I don’t know how much to feel disheartened by John Gray’s excellent article in the April 27 issue of the New York Review of Books. It’s a “good news/bad news” kind of report that gives the good news first. Gray covers three books on globalization by Daniel Cohen, Suzanne Berger et al, and Barry C Lynn, paying most attention to Cohen.
Here’s the good news – and it’s probably true. Contrary to widespread popular belief, the world is not converging toward a single unified type of economy. It never was converging, and today’s rapid globalization does not mean that it is now either. Different societies are different. Moreover, there’s not a single type of economy that is so much better than all the others that the whole world will have to adopt it just to keep up. One the contrary; societies continue to differ, and so do even corporations. For example, some successful corporations outsource most of their production, while other companies manage the whole operation from start to finish. It’s not clear that one style is superior to the other.
Gray accepts Daniel Cohen’s opinion that the whole globalization kafuffle has been overblown anyhow. Tradehas indeed expanded during the last thirty years, but most of it is between rich countries. Global trade is beneficial economically, but it is the rich who are trading and benefiting. Regrettably, globalization is not helping economic development in the poor countries much. Those countries are remaining poor because they have so little that rich countries want to buy. He writes,
“The poor of the world are not so much exploited as neglected and forgotten. At the same time the press and television are drenching them with images of the riches they lack. For the poor, globalization is not an accomplished fact but a condition that remains to be achieved. The irony of the current phase of globalization is that it universalizes the demand for a better life without providing the means to satisfy it.”
This may not sound to you like “good news,” but I think it is. What Gray is accepting here is Cohen’s opinion that globalization is a good thing, though many people assume otherwise. Or rather, it would be a good thing if it were to happen to the poor of the world, which so far has not occurred.
The bad news is, as Gray points out, that it is never going to occur. He criticizes Cohen for omitting an adequate recognition of the limitations imposed by geographical and climatic factors. The depletion of natural resources, the growth of population, and the melting of the polar ice caps will mean that the poor of the world can never catch up with the rest of us – and indeed that we rich folks are going to become less prosperous as well.

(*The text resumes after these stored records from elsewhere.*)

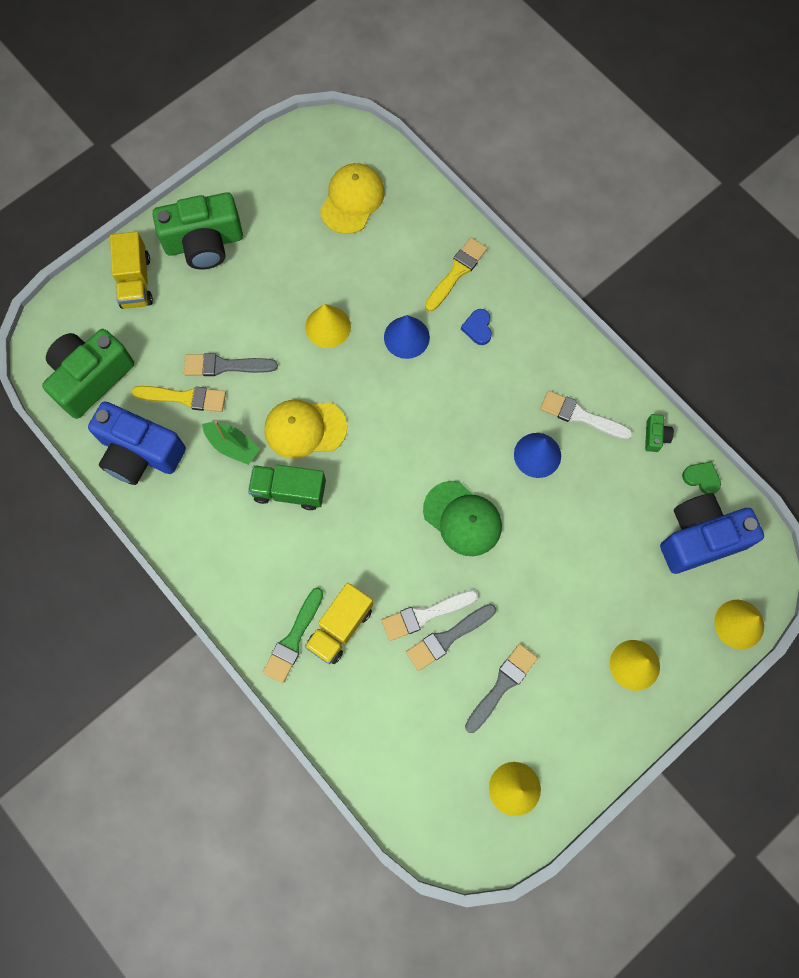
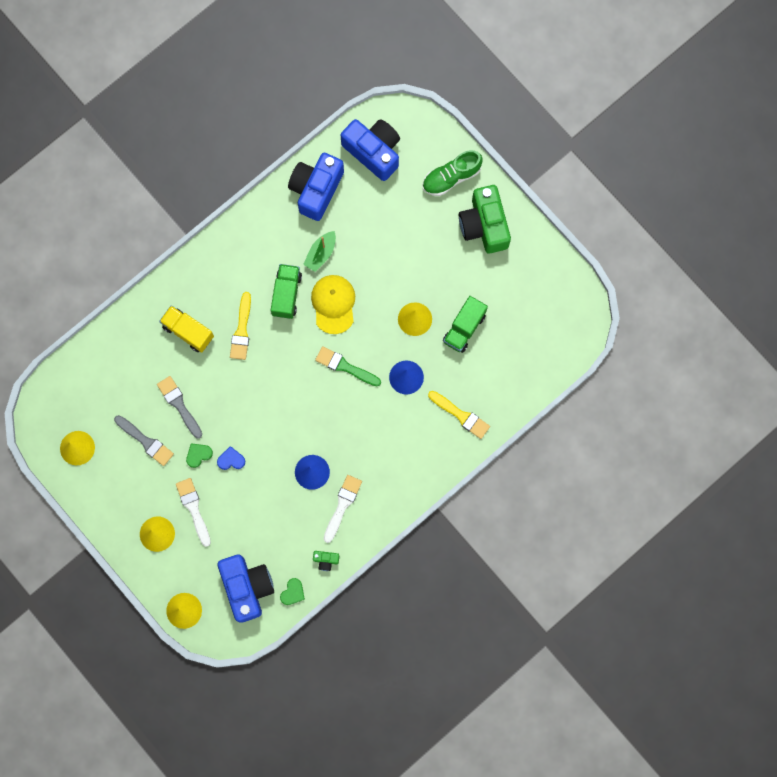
camera: 90 degrees right, 5 degrees up
green camera [42,329,134,419] -> blue camera [341,119,400,181]
yellow truck [110,231,153,309] -> green shoe [423,150,483,196]
yellow brush [132,386,226,412] -> yellow brush moved to [230,292,251,360]
grey brush [184,353,278,376] -> none
green brush [263,588,323,683] -> green brush moved to [315,346,381,386]
yellow cap [320,163,385,234] -> none
white brush [382,590,478,641] -> white brush moved to [176,478,211,547]
green cap [423,481,502,556] -> none
blue heart [461,309,492,345] -> blue heart moved to [217,446,245,470]
none -> green heart [186,443,213,468]
none -> green truck [443,296,488,353]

This is very bad news indeed – especially since Gray believes that it is inevitable. Nothing is going to replenish the fossil fuels that have made industrialization so efficient. Indeed, despite his admiration for Cohen’s upbeat thesis, Gray criticizes his conventional economic belief that innovation in a market economy will save us all by creating new solutions to our material problems. The impending fossil fuel depletion would be enough to cause a crash, and even if it were not looming in the foreseeable future, the global warming that these fuels cause will wreak havoc. We can’t win.
I don’t disagree with Gray (I wish I could) and the strongest argument that I can marshal against him will not provide any hope that his pessimism may be unwarranted. We have to acknowledge, I think, that the planet’s physical limitations are going impose painful constraints on our standard of living.
My only question about this article is conceptual, not substantive. That is, I think Gray may be mixing up to historical phenomena that are really different processes. What is globalization? Is it necessarily the cause of the world’s geographical and climatic crisis?
To be sure, industrial production and the consumption of scarce material resources are the cause of the impending crisis. But international trade is what we mean by globalization. It is conceivable that the world might industrialize on a fairly local basis without increasing international trade at all. In fact, the socialist countries were doing so throughout the cold war. Industrialization was using up natural resources and heating up the atmosphere, even in the absence of globalization. Our wasteful lifestyle, not international trade, is causing the environmental crisis.
Still, that distinction is mere hair=splitting if we are going to collapse anyway because both of them are occurring together. Halting globalization, even if it could be done, would not solve the problem. Let’s hope that Cohen, not Gray, is right, for the only promising help must come from innovation. Nothing else is left to hope for.